Tom glared at Jockey. ‘Didn’t your mummy tell you it was rude to eavesdrop on other people’s conversations?’
‘No,’ Jockey said. ‘She was far too busy pouring supermarket vodka down her neck and ripping the heads off parking meters. But listening to you talking there showed me why I should’ve stayed in school.’ He gave a sorrowful shake of his head. ‘I really envy you, mate. I missed out big-time.’
Tom furrowed his brow, not sure if this was genuine or just another wind-up. ‘No, you didn’t, you mad Scotsman. You can still wear that skirt and pretend to be Monarch of the Glen.’
‘I’m serious, mate. You’ve got the ability to punch well above your weight.’ Jockey’s face creased into a grin. ‘Shit, the moment you fucking start with that parlay-voo business I’d fucking shag you myself. If I wasn’t afraid of catching something.’
Tom deleted the ringtone for the hundredth time. ‘Don’t worry, Jockey, you can’t catch intelligence.’ He shoved his mobile into his jacket pocket.
‘Cunt.’ Jockey threw his respirator at Tom’s head.
Tom swerved out of the way, like a boxer riding a punch, as Gavin walked into the holding area to see what stage of the pack-up-and-fuck-off routine the team had reached.
‘Right, listen in!’ He had to shout to get everyone’s attention. ‘We’re not on island time so get a bloody move on. I want the Range Rovers out first, then the Transits, all at five-minute intervals. No speeding, no blue lights. Just get out of here ASAP before the ladies and gentlemen of the media find out who and where we are.

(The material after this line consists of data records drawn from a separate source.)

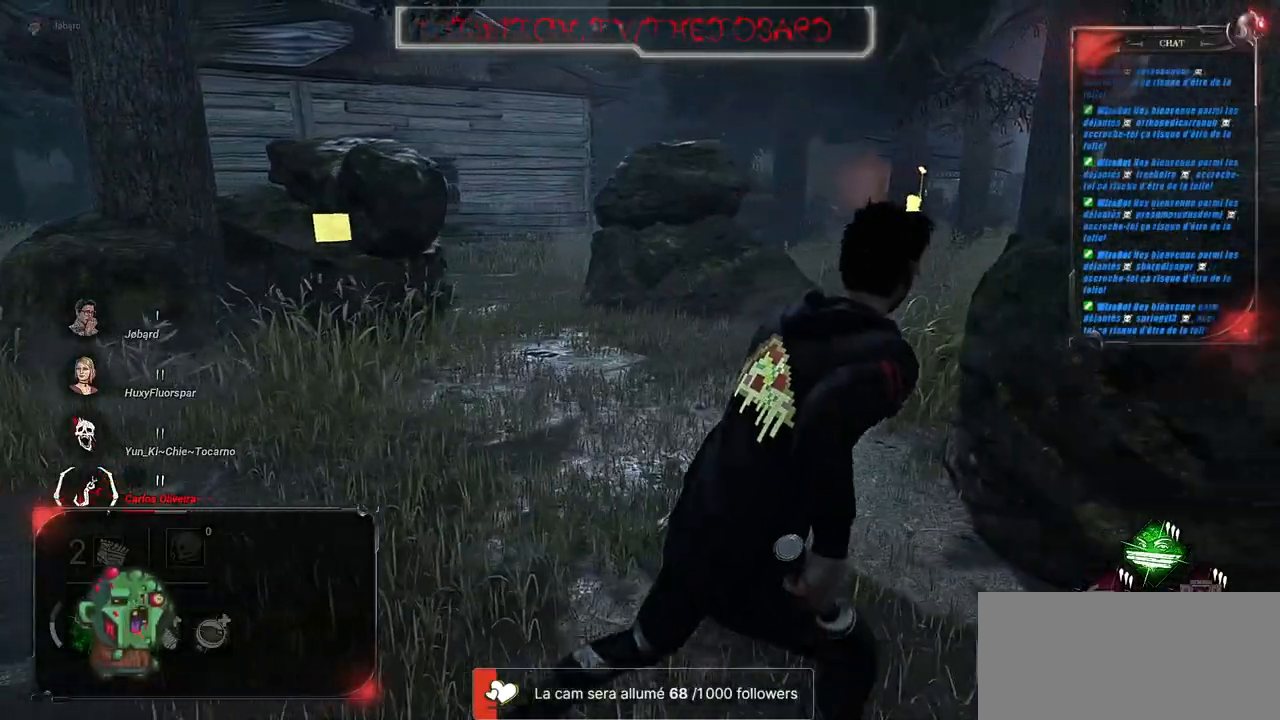
{"keys": ["shift", "z"], "mouse": [], "events": [[267, "z", "down"], [350, "d", "up"]]}
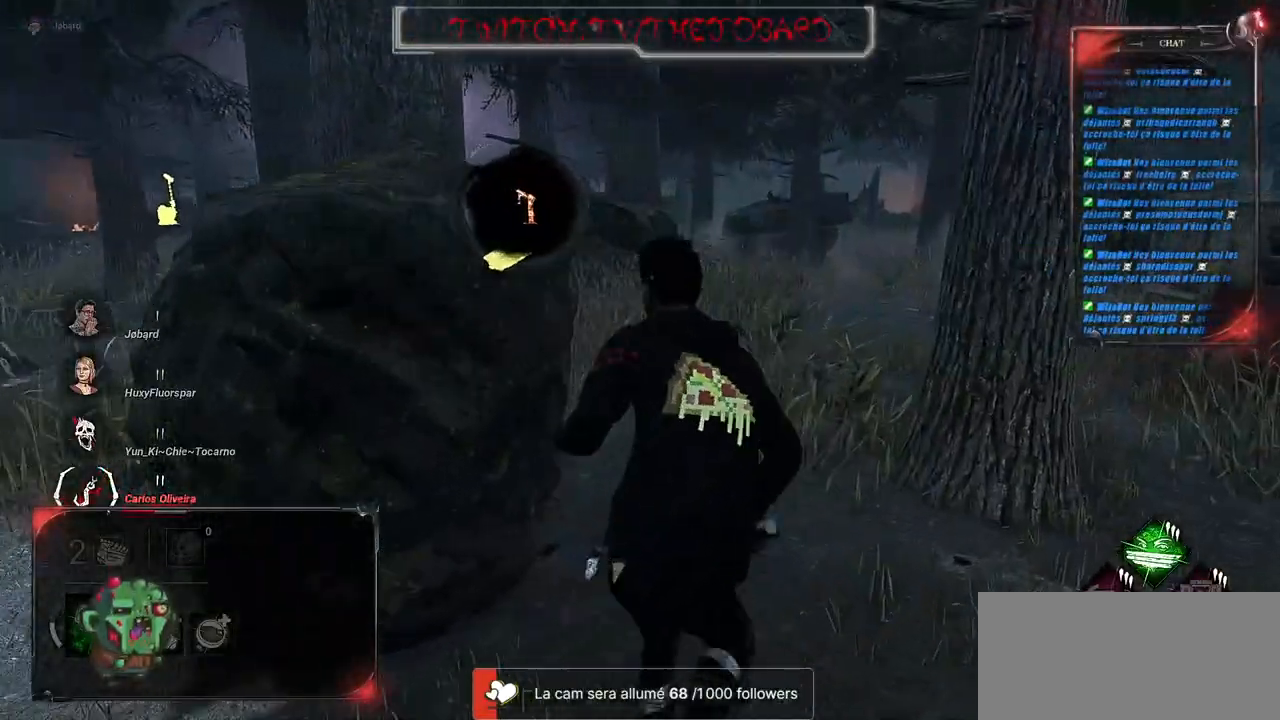
{"keys": ["shift", "z"], "mouse": [], "events": []}
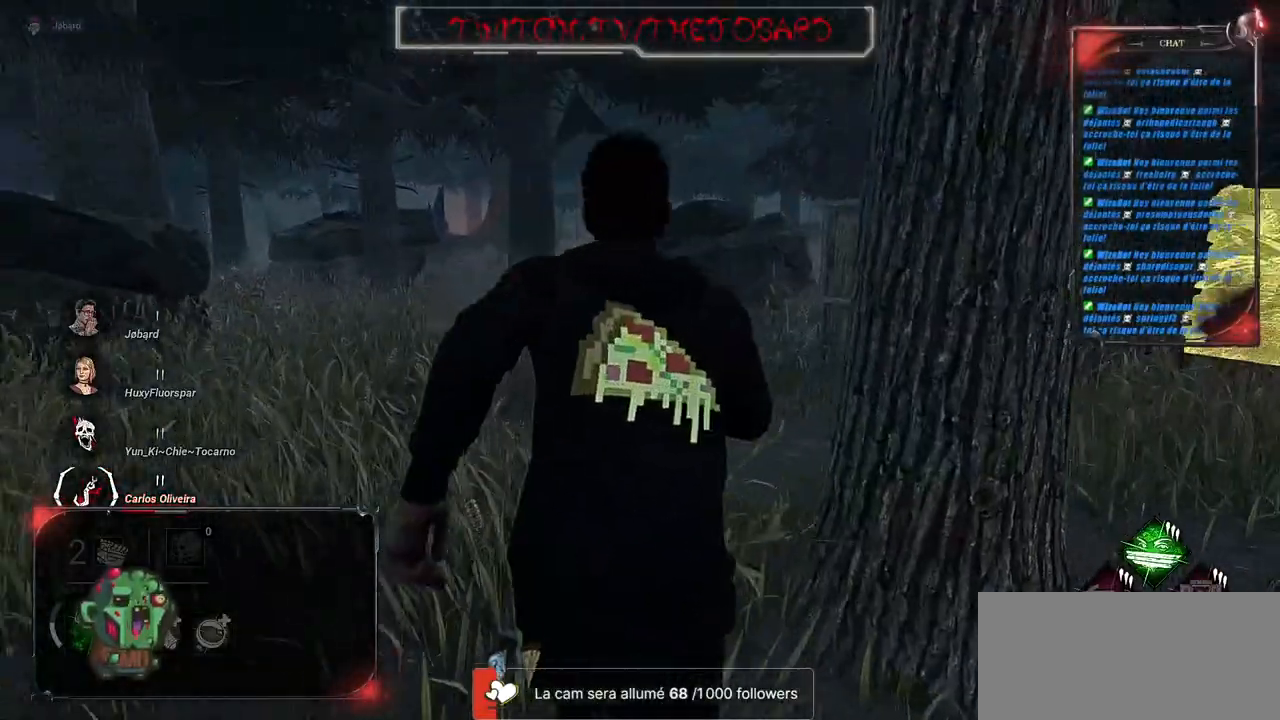
{"keys": ["q", "shift", "z"], "mouse": [], "events": [[300, "q", "down"]]}
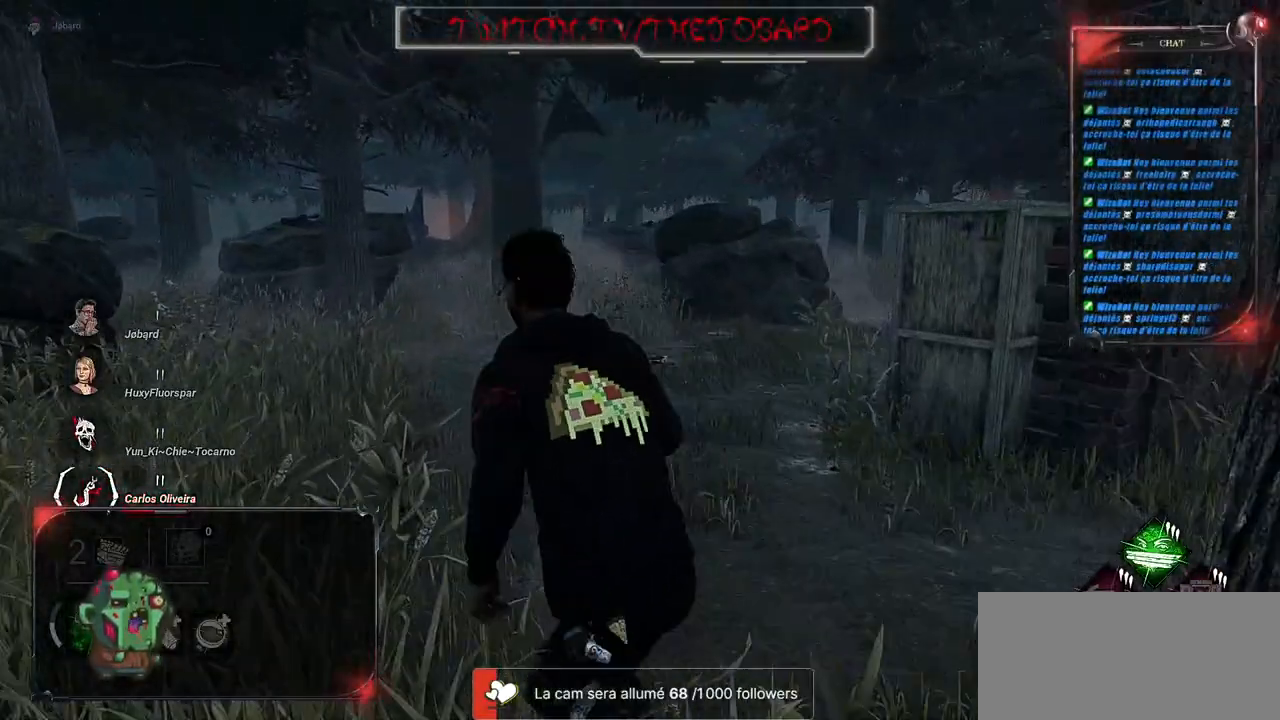
{"keys": ["shift", "z"], "mouse": [], "events": [[433, "q", "up"]]}
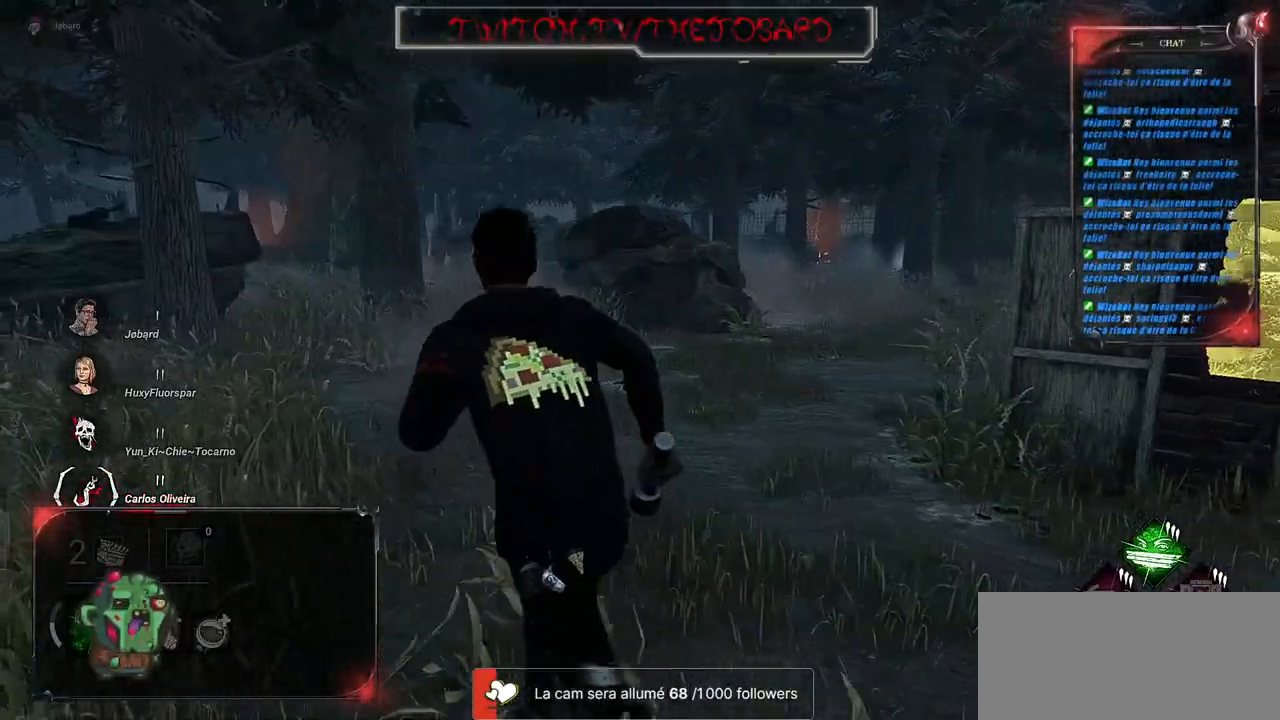
{"keys": ["q", "shift", "z"], "mouse": [], "events": [[317, "q", "down"]]}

They’re sniffing around out there already.’ He paused. ‘And Posh Lad here needs to stop and buy the woman of his sticky little dreams a bunch of flowers from motorway services. It’ll do her a power of good.’
Tom gave him a pitying look. ‘And you wonder why your wife burned all your clothes?’
Tom and Gavin jumped into one of the black Range Rovers at the rear of the holding area and moved off, followed at intervals by the rest of the convoy.
As they cut through West Hampstead, heading towards the motorway, they drove past a dry-cleaner’s. A handwritten sign in the window announced: ‘BACK IN 20 MINUTES. SORRY IF PROBLEM.’